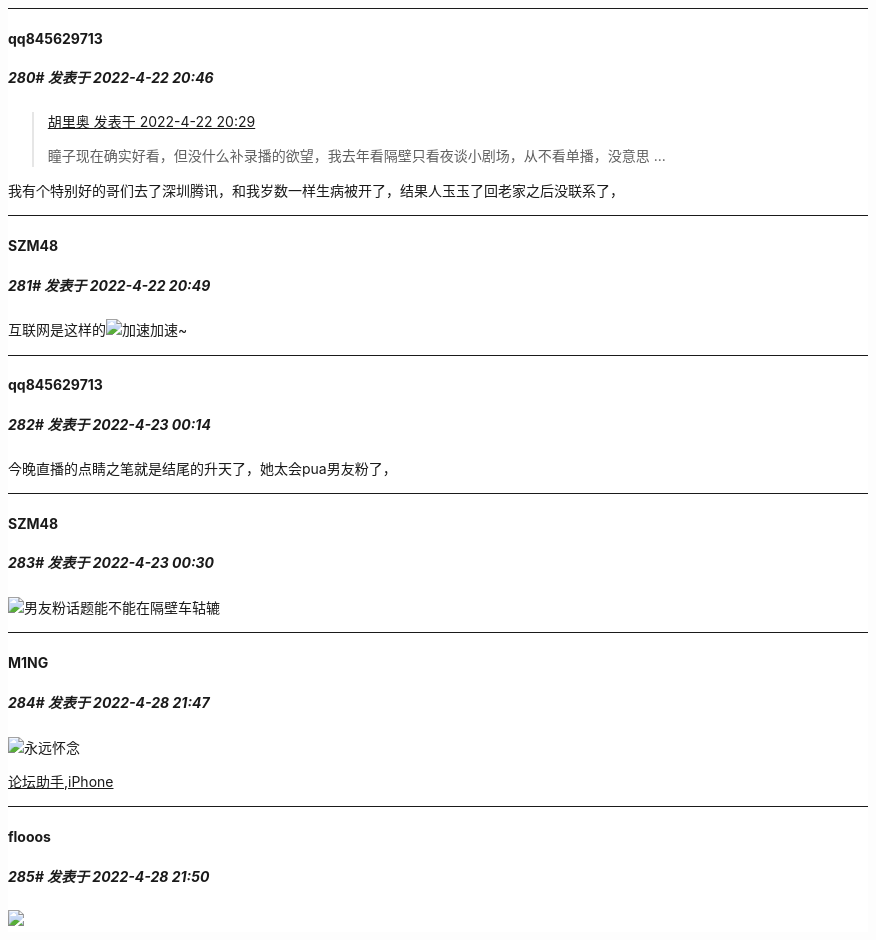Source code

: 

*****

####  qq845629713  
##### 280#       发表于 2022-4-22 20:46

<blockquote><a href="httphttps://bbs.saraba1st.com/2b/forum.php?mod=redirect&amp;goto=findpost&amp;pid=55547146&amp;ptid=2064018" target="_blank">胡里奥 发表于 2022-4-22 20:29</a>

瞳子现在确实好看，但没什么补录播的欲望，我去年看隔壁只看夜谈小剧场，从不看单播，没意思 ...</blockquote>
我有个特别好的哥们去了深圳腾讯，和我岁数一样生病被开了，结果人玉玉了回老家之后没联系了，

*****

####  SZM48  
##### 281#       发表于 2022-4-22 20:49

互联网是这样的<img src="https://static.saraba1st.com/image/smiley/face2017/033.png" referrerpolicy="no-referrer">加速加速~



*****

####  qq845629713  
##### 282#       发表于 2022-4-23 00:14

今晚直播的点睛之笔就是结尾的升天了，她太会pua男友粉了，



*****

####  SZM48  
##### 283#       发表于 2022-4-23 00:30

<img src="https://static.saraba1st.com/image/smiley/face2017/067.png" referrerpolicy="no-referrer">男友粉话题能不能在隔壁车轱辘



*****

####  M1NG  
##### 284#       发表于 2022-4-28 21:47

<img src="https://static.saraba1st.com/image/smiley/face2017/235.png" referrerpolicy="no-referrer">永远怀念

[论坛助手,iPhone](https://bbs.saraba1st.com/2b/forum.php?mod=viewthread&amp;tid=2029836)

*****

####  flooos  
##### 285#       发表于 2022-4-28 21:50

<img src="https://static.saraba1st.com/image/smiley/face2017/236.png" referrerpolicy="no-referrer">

Written task:
Make an exact copy of the lines from the top of the material through the line with "发表于 2022-4-23 00:30", pictures excluded.

Exercise output:
Source code

: 

*****

####  qq845629713  
##### 280#       发表于 2022-4-22 20:46

<blockquote><a href="httphttps://bbs.saraba1st.com/2b/forum.php?mod=redirect&amp;goto=findpost&amp;pid=55547146&amp;ptid=2064018" target="_blank">胡里奥 发表于 2022-4-22 20:29</a>

瞳子现在确实好看，但没什么补录播的欲望，我去年看隔壁只看夜谈小剧场，从不看单播，没意思 ...</blockquote>
我有个特别好的哥们去了深圳腾讯，和我岁数一样生病被开了，结果人玉玉了回老家之后没联系了，

*****

####  SZM48  
##### 281#       发表于 2022-4-22 20:49

互联网是这样的<img src="https://static.saraba1st.com/image/smiley/face2017/033.png" referrerpolicy="no-referrer">加速加速~



*****

####  qq845629713  
##### 282#       发表于 2022-4-23 00:14

今晚直播的点睛之笔就是结尾的升天了，她太会pua男友粉了，



*****

####  SZM48  
##### 283#       发表于 2022-4-23 00:30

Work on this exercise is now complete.